_EXTRACT TO READ:_
====

= Cleitus the White =

4th-century BCE soldier, officer of Alexander the Great

Cleitus (Clitus) the White (Κλεῖτος ὁ λευκός; died c. 317 BC) was an officer of Alexander the Great surnamed "White" to distinguish him from Cleitus the Black. He is noted by Athenaeus and Aelian for his pomp and luxury, and is probably the same who is mentioned by Justin among the veterans sent home to Macedonia under Craterus in 324 BC.

==Life==
After Alexander's death he reappears as commander of the Macedonian fleet for Antipater in the Lamian War in 323 BC, and defeated the Athenian admiral, Euetion, in the Battle of Amorgos. He then went on to defeat the Athenian fleet a second time in the Battle of the Echinades. These defeats signalled the end of Athenian thalassocracy, and were decisive in the Macedonian victory in the war. In the distribution of provinces at Triparadisus in 321 BC, he obtained from Antipater (the new regent of the Empire) the satrapy of Lydia.

====

_EXERCISE REQUIREMENTS:_
A - Repeat word for word the part of the Cleitus the White article between "Cleitus (Clitus) the" and "Craterus in 324 BC.", inclusive.
B - According to the Cleitus the White article, which satrapy did Cleitus obtain in the distribution of provinces at Triparadisus?
C - Write the next part of the Cleitus the White article, picking up after its final sentence.

(Data listing)
====

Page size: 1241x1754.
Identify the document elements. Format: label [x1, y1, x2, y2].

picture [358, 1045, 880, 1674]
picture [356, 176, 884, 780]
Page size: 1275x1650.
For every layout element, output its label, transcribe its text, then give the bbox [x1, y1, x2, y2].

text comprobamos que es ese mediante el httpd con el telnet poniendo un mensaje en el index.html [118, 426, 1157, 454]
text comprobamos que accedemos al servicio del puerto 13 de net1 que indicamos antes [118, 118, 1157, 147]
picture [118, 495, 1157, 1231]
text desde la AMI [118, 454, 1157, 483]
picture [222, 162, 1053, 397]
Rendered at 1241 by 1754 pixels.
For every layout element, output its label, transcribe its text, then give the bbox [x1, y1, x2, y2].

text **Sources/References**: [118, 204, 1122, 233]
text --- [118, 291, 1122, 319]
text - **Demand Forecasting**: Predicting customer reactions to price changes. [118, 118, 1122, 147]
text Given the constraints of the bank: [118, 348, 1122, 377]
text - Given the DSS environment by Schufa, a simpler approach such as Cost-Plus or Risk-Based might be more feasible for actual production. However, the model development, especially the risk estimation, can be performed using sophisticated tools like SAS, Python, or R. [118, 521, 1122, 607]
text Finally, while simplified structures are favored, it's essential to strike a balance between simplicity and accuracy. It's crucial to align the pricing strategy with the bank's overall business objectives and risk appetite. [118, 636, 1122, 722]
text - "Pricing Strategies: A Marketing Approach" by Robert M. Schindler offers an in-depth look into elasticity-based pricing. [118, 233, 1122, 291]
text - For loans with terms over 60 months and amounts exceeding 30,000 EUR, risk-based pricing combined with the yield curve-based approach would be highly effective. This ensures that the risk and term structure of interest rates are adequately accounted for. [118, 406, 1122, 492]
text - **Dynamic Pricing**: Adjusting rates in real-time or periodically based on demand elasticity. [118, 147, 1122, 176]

====

_OUTPUTS FOR THE TASKS:_
A -
Cleitus (Clitus) the White (Κλεῖτος ὁ λευκός; died c. 317 BC) was an officer of Alexander the Great surnamed "White" to distinguish him from Cleitus the Black. He is noted by Athenaeus and Aelian for his pomp and luxury, and is probably the same who is mentioned by Justin among the veterans sent home to Macedonia under Craterus in 324 BC.

B - Lydia.

C -
===Wars of the Diadochi===
In 318 BC, at the start of the Second War of the Diadochi, Antigonus advanced against him from Phrygia; Cleitus garrisoned the principal cities, and sailed away to Macedonia to report the state of affairs to Polyperchon (who had become regent after Antipater's death). After Polyperchon had been baffled at Megalopolis, he sent Cleitus with a fleet to the Hellespont to prevent any forces of Antigonus from passing into Europe, and also to effect a junction with Arrhidaeus, the satrap of Hellespontine Phrygia, who had shut himself up in the town of Cius. In 317 BC, Nicanor was sent against him by Antigonus and Cassander, a battle ensued near Byzantium, in which Cleitus gained a decisive victory. But his success rendered him overconfident, and, having allowed his troops to disembark and encamp on land, he was surprised by Antigonus and Nicanor, and lost all his ships except the one in which he sailed himself. Having reached the shore in safety, he proceeded towards Macedonia, but was slain by some soldiers of Lysimachus, with whom he fell in on the way.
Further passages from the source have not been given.